The flash was also observed using other instruments like the ground-based Gemini South observatory, which found that the temperature of the Finch was an incredible 20,000 degrees Celsius (approximately 36,000 Fahrenheit).
These flashes brighten and dim in just a few days, compared to other brief astronomical events like supernovas which tend to brighten and dim over a period of months. Scientists thought that LFBOTs might be created by a particular and rare type of supernova that happens to very large and short-lived stars. As these stars don’t last for long, they tend to be found close to stellar nurseries where they are born. But this new flash challenges that concept.
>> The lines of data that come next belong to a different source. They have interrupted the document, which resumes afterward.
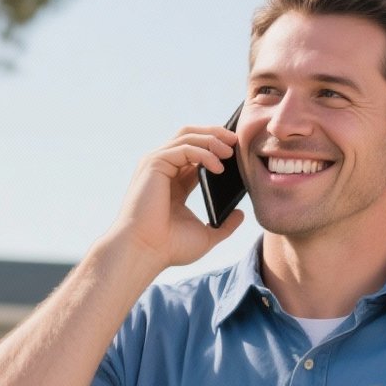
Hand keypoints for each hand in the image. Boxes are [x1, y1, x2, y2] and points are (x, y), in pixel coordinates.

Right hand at [108, 125, 246, 273]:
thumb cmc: (168, 248)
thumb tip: (240, 214)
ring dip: (212, 139)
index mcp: (174, 182)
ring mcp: (156, 164)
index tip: (238, 150)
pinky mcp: (154, 164)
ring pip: (187, 136)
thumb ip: (224, 225)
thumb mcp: (205, 235)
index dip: (217, 147)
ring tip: (231, 152)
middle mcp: (163, 168)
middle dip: (215, 133)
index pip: (196, 153)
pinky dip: (204, 153)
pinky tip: (218, 167)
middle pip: (190, 136)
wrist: (145, 252)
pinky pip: (184, 148)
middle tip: (237, 141)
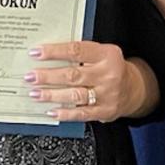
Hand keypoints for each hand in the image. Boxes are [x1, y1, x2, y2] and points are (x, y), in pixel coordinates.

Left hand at [25, 39, 148, 122]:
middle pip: (73, 74)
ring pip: (75, 95)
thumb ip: (81, 53)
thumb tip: (47, 54)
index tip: (36, 53)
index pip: (76, 51)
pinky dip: (65, 113)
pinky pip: (82, 113)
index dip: (54, 52)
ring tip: (35, 93)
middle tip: (31, 76)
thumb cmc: (111, 68)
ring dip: (52, 95)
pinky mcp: (105, 111)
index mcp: (107, 54)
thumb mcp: (102, 54)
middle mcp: (108, 74)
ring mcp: (107, 94)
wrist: (134, 89)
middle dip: (48, 76)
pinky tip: (52, 111)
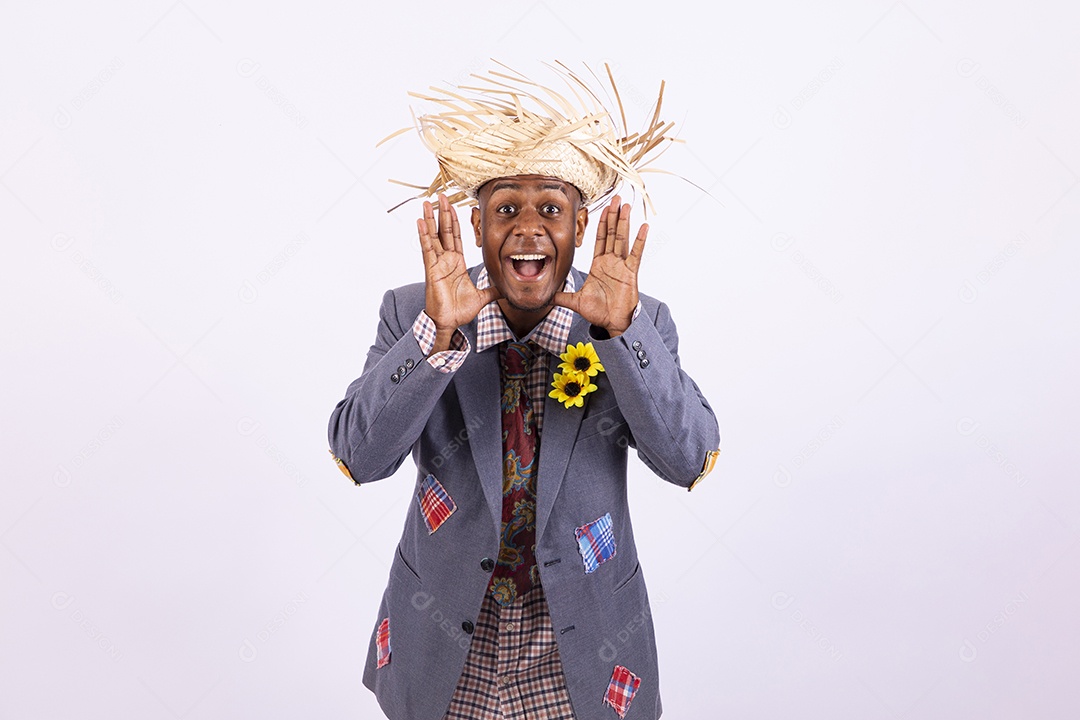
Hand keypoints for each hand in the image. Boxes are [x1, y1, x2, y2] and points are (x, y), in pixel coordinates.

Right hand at [418, 194, 501, 351]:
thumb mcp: (482, 297)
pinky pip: (427, 248)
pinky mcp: (432, 269)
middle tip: (441, 195)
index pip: (456, 237)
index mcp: (457, 263)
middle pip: (445, 231)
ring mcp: (437, 263)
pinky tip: (420, 221)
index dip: (455, 221)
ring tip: (426, 203)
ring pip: (434, 236)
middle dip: (443, 213)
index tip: (453, 206)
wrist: (449, 322)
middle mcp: (446, 260)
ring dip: (430, 218)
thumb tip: (506, 289)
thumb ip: (493, 290)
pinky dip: (424, 234)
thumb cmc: (460, 310)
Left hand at [552, 195, 644, 336]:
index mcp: (599, 265)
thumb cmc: (599, 312)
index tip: (604, 208)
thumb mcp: (575, 301)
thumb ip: (561, 297)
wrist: (612, 323)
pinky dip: (639, 240)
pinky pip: (635, 254)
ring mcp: (621, 266)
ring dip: (624, 222)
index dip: (601, 223)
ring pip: (622, 238)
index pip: (600, 239)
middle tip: (616, 198)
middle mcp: (611, 262)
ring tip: (626, 205)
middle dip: (613, 216)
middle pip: (612, 233)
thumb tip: (545, 297)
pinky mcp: (630, 273)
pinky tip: (643, 227)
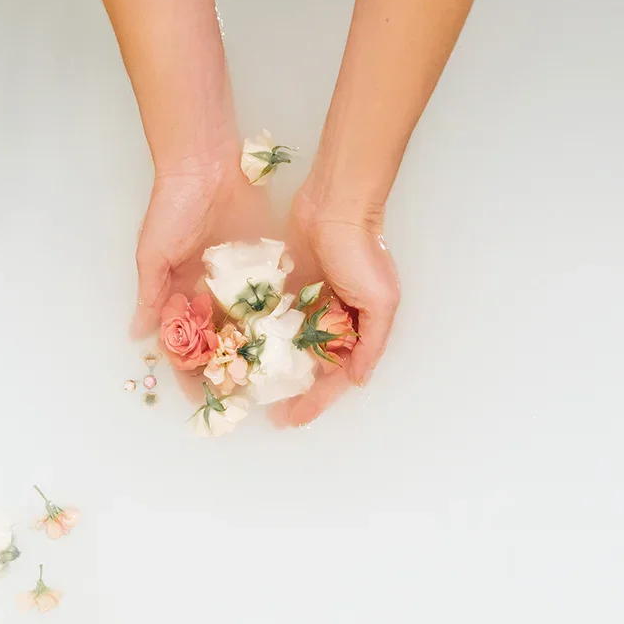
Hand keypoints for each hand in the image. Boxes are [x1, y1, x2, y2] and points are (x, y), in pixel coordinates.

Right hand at [131, 165, 275, 400]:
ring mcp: (238, 281)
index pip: (185, 342)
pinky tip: (288, 343)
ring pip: (247, 325)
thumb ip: (150, 293)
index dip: (189, 369)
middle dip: (226, 368)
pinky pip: (270, 297)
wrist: (205, 163)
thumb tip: (138, 334)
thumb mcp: (153, 252)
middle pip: (218, 340)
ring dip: (254, 351)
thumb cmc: (171, 206)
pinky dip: (277, 319)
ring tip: (268, 379)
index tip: (199, 395)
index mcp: (181, 293)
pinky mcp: (262, 265)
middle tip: (239, 396)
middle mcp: (210, 292)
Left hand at [270, 182, 399, 427]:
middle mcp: (332, 324)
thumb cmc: (362, 251)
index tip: (294, 419)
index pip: (335, 378)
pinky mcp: (286, 289)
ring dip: (273, 370)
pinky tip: (242, 355)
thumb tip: (359, 381)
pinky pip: (272, 320)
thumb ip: (373, 343)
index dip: (317, 401)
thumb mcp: (381, 302)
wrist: (336, 204)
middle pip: (310, 369)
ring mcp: (308, 307)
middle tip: (269, 414)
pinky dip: (260, 337)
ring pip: (288, 349)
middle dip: (293, 392)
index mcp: (356, 332)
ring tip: (251, 391)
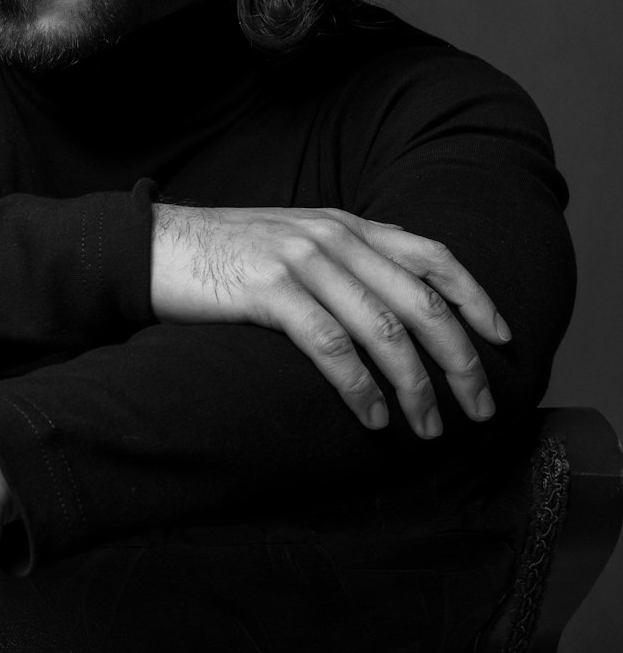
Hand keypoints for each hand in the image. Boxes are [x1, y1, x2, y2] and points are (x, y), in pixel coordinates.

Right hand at [151, 205, 510, 437]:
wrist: (150, 248)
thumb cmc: (222, 258)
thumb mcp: (292, 245)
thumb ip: (342, 264)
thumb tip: (392, 311)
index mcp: (346, 224)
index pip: (433, 256)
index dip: (476, 298)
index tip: (502, 341)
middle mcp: (333, 236)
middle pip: (422, 300)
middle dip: (460, 359)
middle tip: (479, 407)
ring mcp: (301, 259)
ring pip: (385, 328)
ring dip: (416, 386)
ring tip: (429, 428)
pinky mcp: (268, 288)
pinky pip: (331, 344)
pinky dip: (360, 385)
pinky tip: (374, 417)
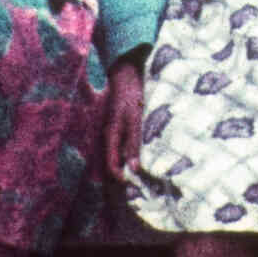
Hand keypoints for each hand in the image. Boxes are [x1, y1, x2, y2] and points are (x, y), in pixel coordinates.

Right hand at [104, 61, 144, 178]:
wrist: (127, 72)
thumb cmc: (131, 93)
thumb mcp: (135, 117)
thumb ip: (134, 141)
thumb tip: (133, 168)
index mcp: (111, 134)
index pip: (111, 163)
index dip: (120, 176)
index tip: (133, 184)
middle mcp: (111, 133)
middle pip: (114, 159)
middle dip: (125, 171)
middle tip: (142, 181)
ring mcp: (116, 128)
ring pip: (121, 151)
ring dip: (130, 161)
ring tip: (146, 168)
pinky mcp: (122, 123)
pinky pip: (125, 141)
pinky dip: (133, 149)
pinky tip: (145, 150)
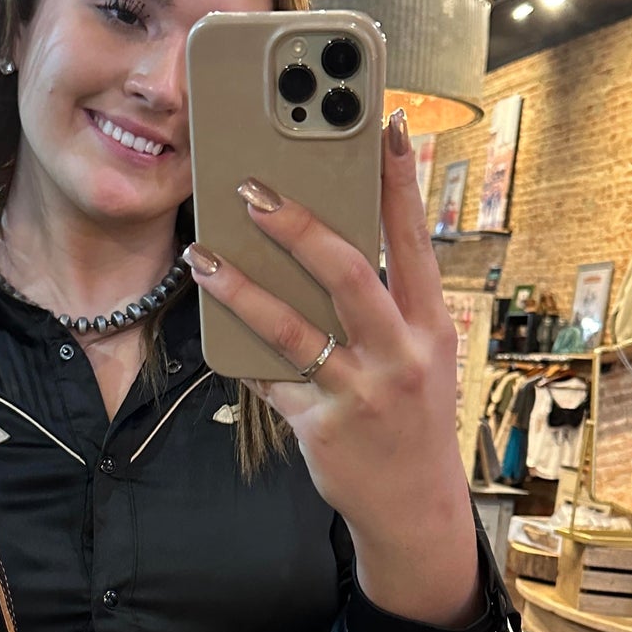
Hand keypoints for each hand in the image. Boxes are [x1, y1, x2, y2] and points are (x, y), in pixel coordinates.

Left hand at [181, 110, 480, 626]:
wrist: (415, 509)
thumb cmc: (411, 417)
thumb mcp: (420, 356)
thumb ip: (386, 304)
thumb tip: (328, 239)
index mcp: (429, 323)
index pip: (413, 238)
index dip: (399, 180)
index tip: (384, 123)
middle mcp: (401, 353)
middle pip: (348, 273)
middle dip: (299, 225)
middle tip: (253, 189)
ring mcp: (360, 392)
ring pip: (292, 328)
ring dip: (241, 288)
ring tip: (202, 256)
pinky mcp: (322, 427)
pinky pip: (269, 379)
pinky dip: (240, 352)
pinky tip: (211, 326)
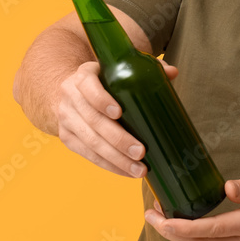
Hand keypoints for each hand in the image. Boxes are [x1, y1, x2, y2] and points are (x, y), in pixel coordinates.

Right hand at [56, 59, 177, 176]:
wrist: (73, 92)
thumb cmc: (104, 80)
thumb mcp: (119, 70)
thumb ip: (145, 69)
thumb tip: (173, 72)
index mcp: (83, 75)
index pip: (88, 86)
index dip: (101, 100)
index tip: (119, 112)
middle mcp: (70, 96)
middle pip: (93, 120)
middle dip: (118, 139)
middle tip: (141, 151)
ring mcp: (67, 118)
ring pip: (91, 142)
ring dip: (116, 159)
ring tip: (139, 169)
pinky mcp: (67, 137)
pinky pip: (88, 155)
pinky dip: (109, 165)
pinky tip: (127, 172)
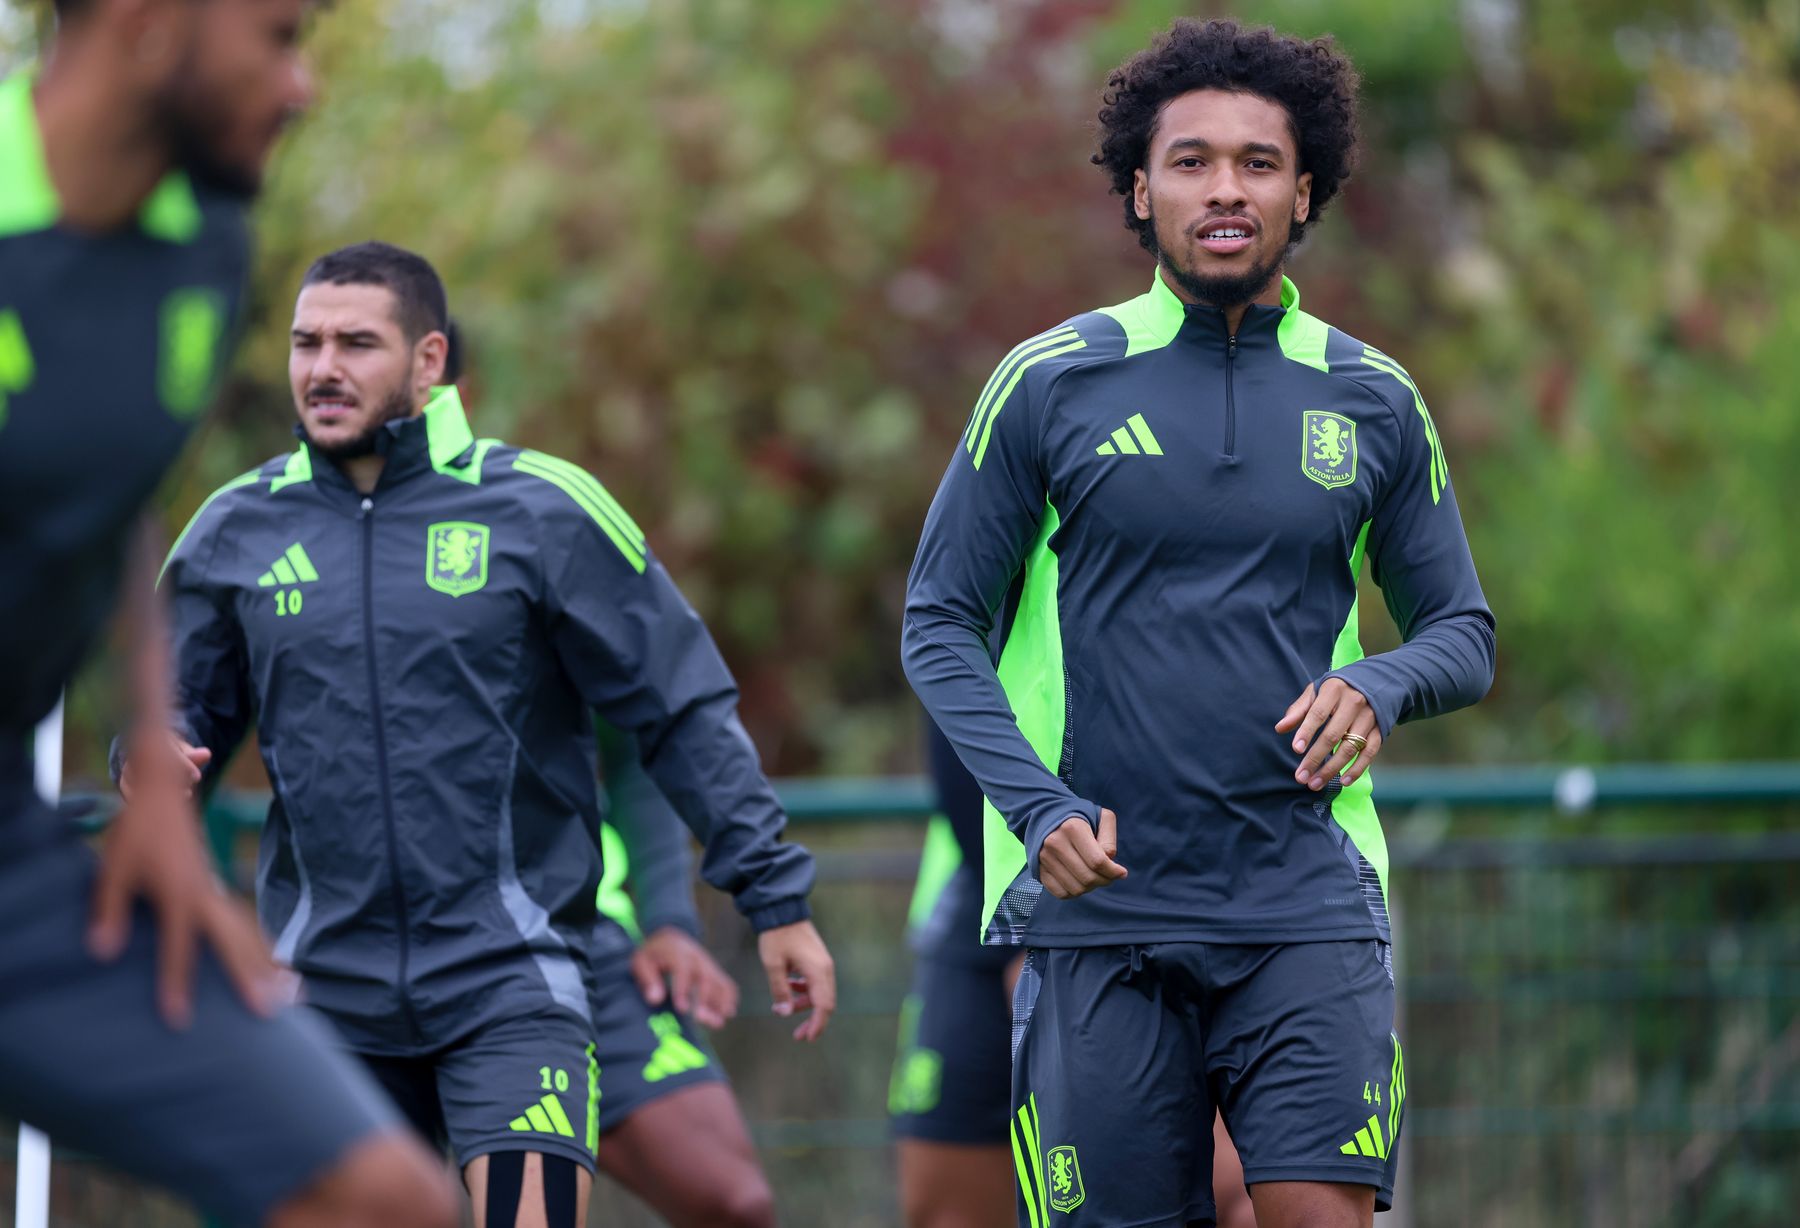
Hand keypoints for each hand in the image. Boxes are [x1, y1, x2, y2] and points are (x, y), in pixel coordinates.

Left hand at [89, 742, 275, 1028]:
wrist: (163, 789)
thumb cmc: (135, 830)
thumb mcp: (113, 868)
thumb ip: (110, 910)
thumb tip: (103, 952)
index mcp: (179, 893)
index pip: (178, 946)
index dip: (176, 981)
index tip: (180, 1017)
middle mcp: (204, 894)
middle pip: (233, 944)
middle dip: (251, 978)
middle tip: (270, 1010)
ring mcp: (213, 890)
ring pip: (245, 933)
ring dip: (265, 964)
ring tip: (290, 993)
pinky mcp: (214, 887)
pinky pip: (240, 923)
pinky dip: (258, 946)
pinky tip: (269, 966)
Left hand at [630, 926, 739, 1028]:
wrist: (671, 937)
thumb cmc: (653, 954)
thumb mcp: (642, 962)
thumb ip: (648, 980)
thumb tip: (655, 999)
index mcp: (677, 954)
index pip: (682, 971)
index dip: (683, 990)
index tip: (682, 1009)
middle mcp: (697, 958)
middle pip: (706, 977)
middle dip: (705, 998)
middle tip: (700, 1018)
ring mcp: (708, 964)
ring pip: (720, 982)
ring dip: (720, 1002)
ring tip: (717, 1022)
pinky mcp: (714, 971)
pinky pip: (726, 983)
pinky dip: (729, 998)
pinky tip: (727, 1013)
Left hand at [756, 919, 835, 1042]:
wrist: (782, 911)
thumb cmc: (777, 936)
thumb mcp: (774, 965)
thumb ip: (780, 990)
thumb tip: (784, 1013)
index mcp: (818, 971)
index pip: (824, 1006)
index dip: (817, 1024)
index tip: (807, 1038)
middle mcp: (825, 969)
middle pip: (825, 1002)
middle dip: (812, 1020)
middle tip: (798, 1035)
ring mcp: (823, 964)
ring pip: (819, 993)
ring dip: (804, 1004)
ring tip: (783, 1007)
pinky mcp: (817, 960)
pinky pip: (815, 983)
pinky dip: (804, 991)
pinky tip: (789, 987)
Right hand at [1037, 808, 1125, 898]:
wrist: (1047, 815)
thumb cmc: (1081, 818)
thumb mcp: (1102, 818)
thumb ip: (1109, 839)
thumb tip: (1109, 861)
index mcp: (1072, 828)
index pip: (1097, 861)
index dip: (1113, 872)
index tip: (1122, 873)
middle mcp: (1055, 843)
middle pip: (1087, 878)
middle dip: (1104, 881)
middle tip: (1109, 876)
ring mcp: (1044, 858)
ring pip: (1075, 889)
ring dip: (1091, 888)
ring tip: (1095, 877)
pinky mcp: (1039, 869)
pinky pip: (1061, 893)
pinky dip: (1075, 893)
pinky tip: (1080, 882)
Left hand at [1276, 679, 1382, 790]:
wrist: (1375, 681)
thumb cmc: (1337, 690)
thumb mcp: (1316, 691)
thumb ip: (1299, 710)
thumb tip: (1280, 728)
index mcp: (1334, 690)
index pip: (1319, 713)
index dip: (1307, 731)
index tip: (1296, 749)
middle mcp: (1354, 703)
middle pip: (1333, 735)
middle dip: (1315, 758)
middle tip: (1300, 776)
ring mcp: (1369, 718)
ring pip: (1350, 747)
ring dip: (1332, 769)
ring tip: (1315, 783)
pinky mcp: (1379, 730)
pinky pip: (1369, 753)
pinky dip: (1357, 769)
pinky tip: (1343, 781)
“The more we learn about LFBOTs, the more they surprise us,” said Chrimes. “We’ve now shown that LFBOTs can occur a long way from the center of the nearest galaxy, and the location of the Finch is not what we expect for any kind of supernova.”
It could be that the flashes are not in fact caused by supernovas but are instead caused by stars being ripped apart by black holes. Or it could be that a fast-moving star was passing between the two galaxies and exploded during its journey. As the events are so rare, it’s hard to tell at this stage of research.
“The discovery poses many more questions than it answers,” said Chrimes. “More work is needed to figure out which of the many possible explanations is the right one.”